Create a plan to go over with your boss when you tell her about your upcoming leave. The plan should include slowly ramping up delegation of your typical work (even though it's not task-based) to those team members who are prepared to step up. Work out with your boss when a team member might start shadowing you in meetings. After those meetings, you'll work with your team member -- ask them what they heard/understood, what they thought about it, and what actions they would take, and then tell them what you heard, what you thought, and what actions you'll take. If there are major differences, hash it out with them.

You can probably split your work between two different people -- the idea/leadership work vs the "answer technical questions and make sure assignments are appropriate" work.

Is there a manager on a similar team who you could tap to be your stand-in if your team is lost on an issue? Or would you boss be filling that role?

Forget the Lean In thing unless you know your boss had planned to promote you soon anyway. Your priorities may change for a while -- wait and see. I thought I'd do something like that, and instead I just held steady for a year in my role and then moved onward and upward to another company.
posted by erst at 11:23 PM on September 30, 2016 [1 favorite]


That's what understudies are for.

If you don't currently have one (or a lieutenant/leftenant by any other name), offer to bring/train one up.
posted by porpoise at 11:58 PM on September 30, 2016 [1 favorite]


Here's the Plan.
posted by sestaaak at 4:29 AM on October 1, 2016 [2 favorites]


I just bought and read the book sesstaaak recommended. It's really good. Nthing.

I am a C-level executive at a startup managing about 50 employees, with a new baby, and I did a couple of things:

1) I left a detailed action plan. I wrote a chart of all my major areas of responsibilities, and identified who would be in charge of that while I was gone, and who would be playing a supporting role. All the other executives and my team got a copy of this chart before I left. I also left personalized notes to each of my direct reports about what I expected of them while I was away.

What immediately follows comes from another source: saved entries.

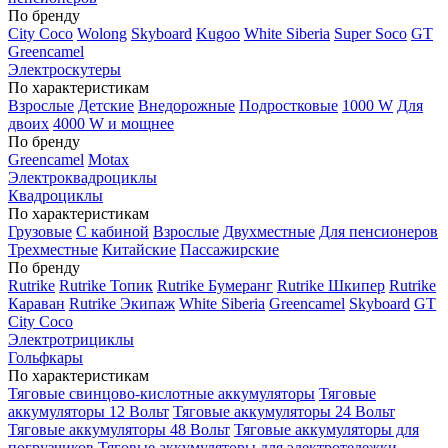
По бренду
City Coco
Wolong
Skyboard
Kugoo
White Siberia
Super Soco
GT
Greencamel
Электроскутеры
По характеристикам
Взрослые
Детские
Внедорожные
Подростковые
1000 W
Для
двоих
4000 W и мощнее
По бренду
Greencamel
Motax
Электроквадроциклы
Квадроциклы
По характеристикам
Грузовые
С кабиной
Взрослые
Двухместные
Для пенсионеров
Трехместные
Китайские
Пассажирские
По бренду
Rutrike
Rutrike Топик
Rutrike Бумеранг
Rutrike Шкипер
Rutrike
Караван
Rutrike Экипаж
White Siberia
Greencamel
Skyboard
GT
City Coco
Электротрициклы
Гольфкары
По характеристикам
Тяговые свинцово-кислотные аккумуляторы
Тяговые
аккумуляторы 12 Вольт
Тяговые аккумуляторы 24 Вольт
Тяговые аккумуляторы 48 Вольт
Тяговые аккумуляторы для
погрузчиков
Тяговые аккумуляторы для электротележки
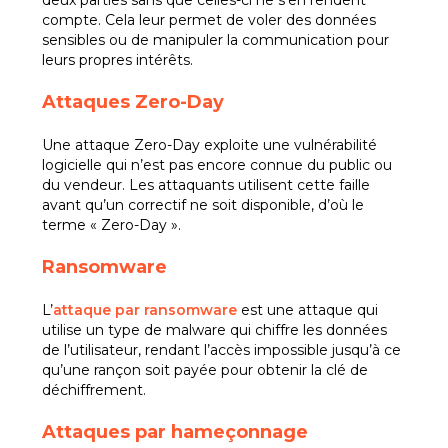
deux parties sans que celles-ci ne s’en rendent
compte. Cela leur permet de voler des données
sensibles ou de manipuler la communication pour
leurs propres intérêts.
Attaques Zero-Day
Une attaque Zero-Day exploite une vulnérabilité
logicielle qui n’est pas encore connue du public ou
du vendeur. Les attaquants utilisent cette faille
avant qu’un correctif ne soit disponible, d’où le
terme « Zero-Day ».
Ransomware
L’
attaque par ransomware
est une attaque qui
utilise un type de malware qui chiffre les données
de l’utilisateur, rendant l’accès impossible jusqu’à ce
qu’une rançon soit payée pour obtenir la clé de
déchiffrement.
Attaques par hameçonnage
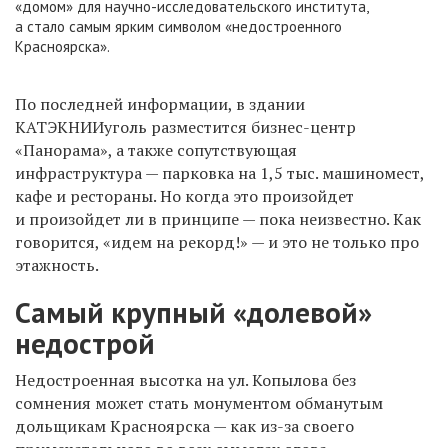
«домом» для научно-исследовательского института,
а стало самым ярким символом «недостроенного
Красноярска».
По последней информации, в здании
КАТЭКНИИуголь разместится бизнес-центр
«Панорама», а также сопутствующая
инфраструктура — парковка на 1,5 тыс. машиномест,
кафе и рестораны. Но когда это произойдет
и произойдет ли в принципе — пока неизвестно. Как
говорится, «идем на рекорд!» — и это не только про
этажность.
Самый крупный «долевой»
недострой
Недостроенная высотка на ул. Копылова без
сомнения может стать монументом обманутым
дольщикам Красноярска — как из-за своего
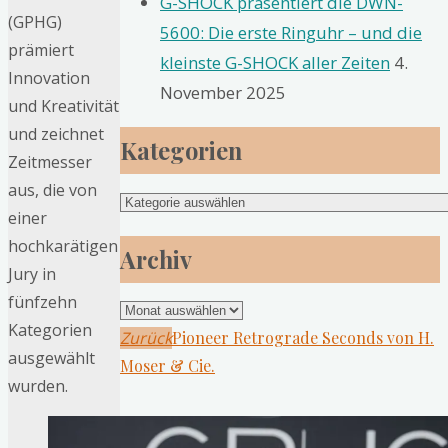
G-SHOCK präsentiert die DWN-
(GPHG)
5600: Die erste Ringuhr – und die
prämiert
kleinste G-SHOCK aller Zeiten
4.
Innovation
November 2025
und Kreativität
und zeichnet
Kategorien
Zeitmesser
aus, die von
Kategorien
einer
hochkarätigen
Archiv
Jury in
fünfzehn
Archiv
Kategorien
Zurück
Pioneer Retrograde Seconds von H.
ausgewählt
Moser & Cie.
wurden.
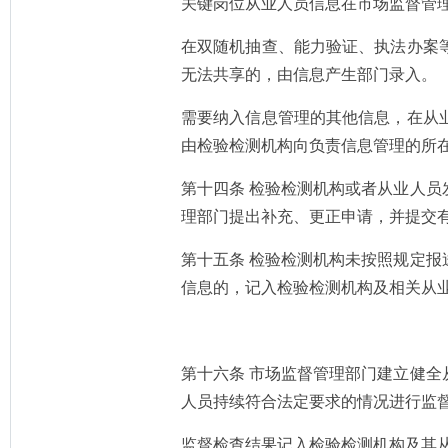
关键岗位从业人员信息在市场监督管
在双随机抽查、能力验证、执法办案
无法共享的，由信息产生部门录入。
需要纳入信息管理的其他信息，在从
由检验检测机构向负责信息管理的所
第十四条 检验检测机构或者从业人
理部门提出补充、更正申请，并提交
第十五条 检验检测机构未按照规定
信息的，记入检验检测机构及相关从
第十六条 市场监督管理部门建立健
人员持续符合法定要求的情况进行监
监督检查结果记入检验检测机构及其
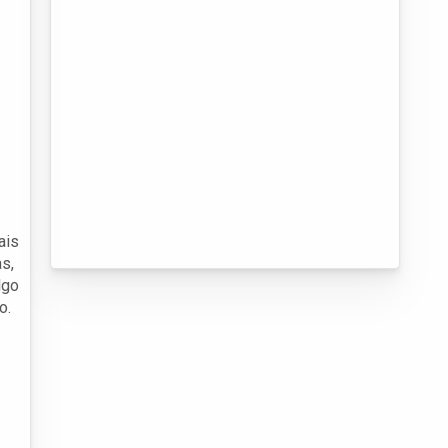
ais
s,
lgo
o.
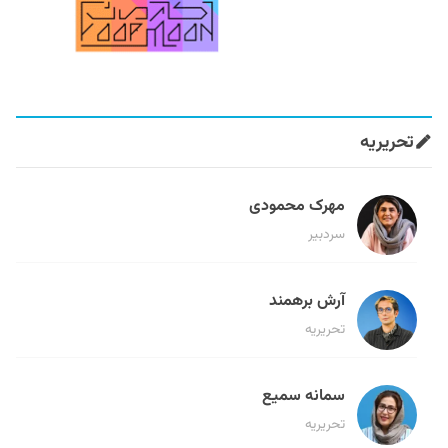
تحریریه
مهرک محمودی
سردبیر
آرش برهمند
تحریریه
سمانه سمیع
تحریریه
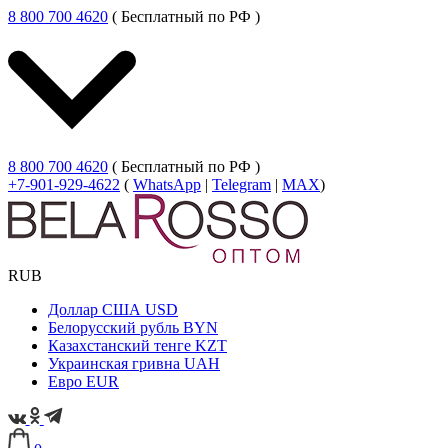
8 800 700 4620
( Бесплатный по РФ )
8 800 700 4620
( Бесплатный по РФ )
+7-901-929-4622
(
WhatsApp
|
Telegram
|
MAX
)
RUB
Доллар США
USD
Белорусский рубль
BYN
Казахстанский тенге
KZT
Украинская гривна
UAH
Евро
EUR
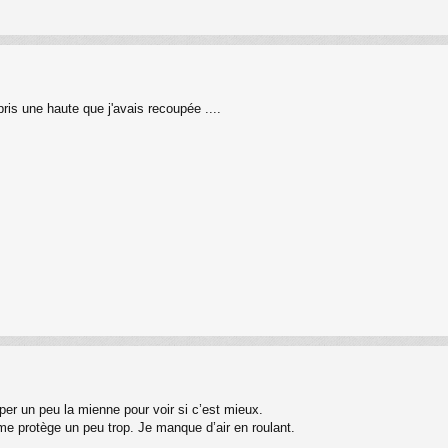
pris une haute que j'avais recoupée ....
er un peu la mienne pour voir si c’est mieux.
me protège un peu trop. Je manque d’air en roulant.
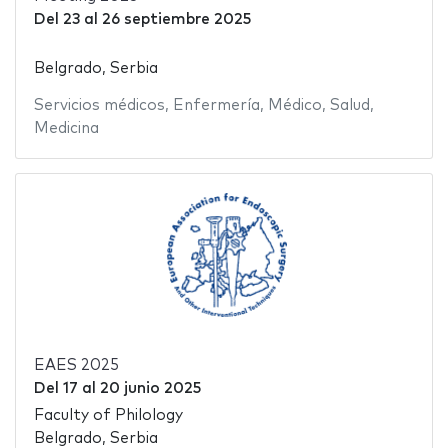
Del
23
al
26 septiembre 2025
Belgrado, Serbia
Servicios médicos
,
Enfermería
,
Médico
,
Salud
,
Medicina
EAES 2025
Del
17
al
20 junio 2025
Faculty of Philology
Belgrado, Serbia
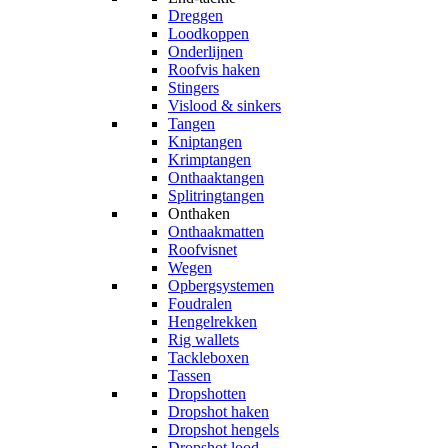
Dreggen
Loodkoppen
Onderlijnen
Roofvis haken
Stingers
Vislood & sinkers
Tangen
Kniptangen
Krimptangen
Onthaaktangen
Splitringtangen
Onthaken
Onthaakmatten
Roofvisnet
Wegen
Opbergsystemen
Foudralen
Hengelrekken
Rig wallets
Tackleboxen
Tassen
Dropshotten
Dropshot haken
Dropshot hengels
Dropshot lood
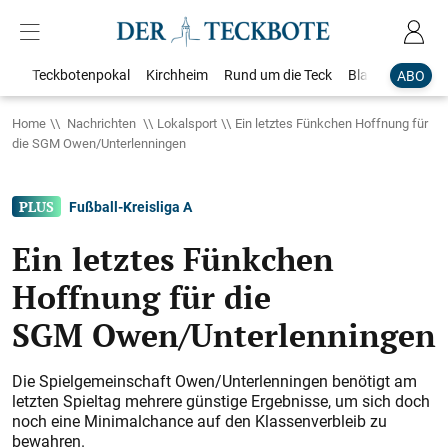
Teckbotenpokal
Kirchheim
Rund um die Teck
Blaulicht
Loka
ABO
Home
Nachrichten
Lokalsport
Ein letztes Fünkchen Hoffnung für
die SGM Owen/Unterlenningen
Fußball-Kreisliga A
Ein letztes Fünkchen
Hoffnung für die
SGM Owen/Unterlenningen
Die Spielgemeinschaft Owen/Unterlenningen benötigt am
letzten Spieltag mehrere günstige Ergebnisse, um sich doch
noch eine Minimalchance auf den Klassenverbleib zu
bewahren.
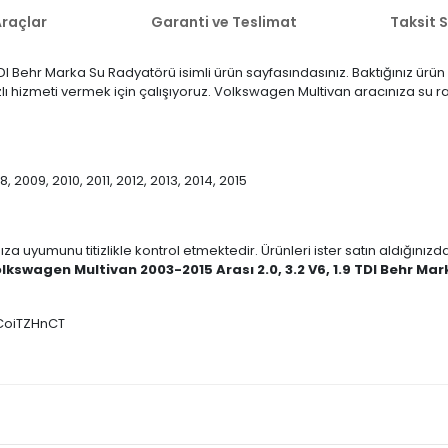
raçlar
Garanti ve Teslimat
Taksit 
DI Behr Marka Su Radyatörü isimli ürün sayfasındasınız. Baktığınız ürü
ızlı hizmeti vermek için çalışıyoruz. Volkswagen Multivan aracınıza su 
, 2009, 2010, 2011, 2012, 2013, 2014, 2015
ıza uyumunu titizlikle kontrol etmektedir. Ürünleri ister satın aldığını
lkswagen Multivan 2003-2015 Arası 2.0, 3.2 V6, 1.9 TDI Behr Ma
NCoiTZHnCT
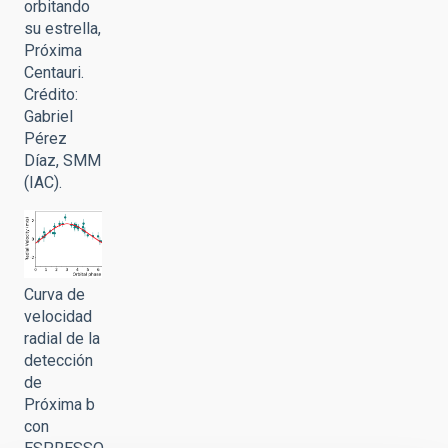
orbitando
su estrella,
Próxima
Centauri.
Crédito:
Gabriel
Pérez
Díaz, SMM
(IAC).
Curva de
velocidad
radial de la
detección
de
Próxima b
con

2) Time for your deputies to step up. This has been said, but my leave has been a wonderful opportunity to see junior folks step up and take on more decision-making responsibility. The business is thriving right now, so they've done a great job with things like running meetings, hiring, and making calls on new products.

3) I'd recently promoted my former executive assistant. That person, who is a total star, kind of knew my brain inside and out and they were able to be a sounding board for the rest of the team who sometimes "wanted to know what Yearly thinks..." I trusted them to interpret my general approaches and they've done a great job guiding mid-level execs with how I'd approach a given problem.

4) I was able to hire a near-replacement 3 weeks before I left. This was tricky, because we had virtually no overlap in the office, but it was key. I had left some room in my staffing budget in 2016 for this pretty senior hire — and we were able to get somebody in right before I went out on leave. She turned out to be fantastic and really stepped in in a few areas where my existing deputies couldn't.

Good luck to you! And do check out that book.
posted by yearly at 3:19 PM on October 1, 2016 [1 favorite]


Great advice above. I was unable to get support for a temp to help handle anything for my team while I was out, so I tapped one person specifically on my team to step up and spent around six months prepping them to handle day-to-day team support. When I came back, we promoted her based on the work she'd done and I was able to elevate in my role. Didn't know this was a Lean In thing, but it worked for me.

For strategy stuff, I did my best to look at the LRP and make sure I had a plan for the things we knew were coming. The rest fell to my boss while I was out.

And then for having a "seat at the table" for meetings & initiatives - manager peers from my department were a huge help here. Most had kids, had been through this themselves, and understood the need and so were happy to fill in for me, so ymmv here.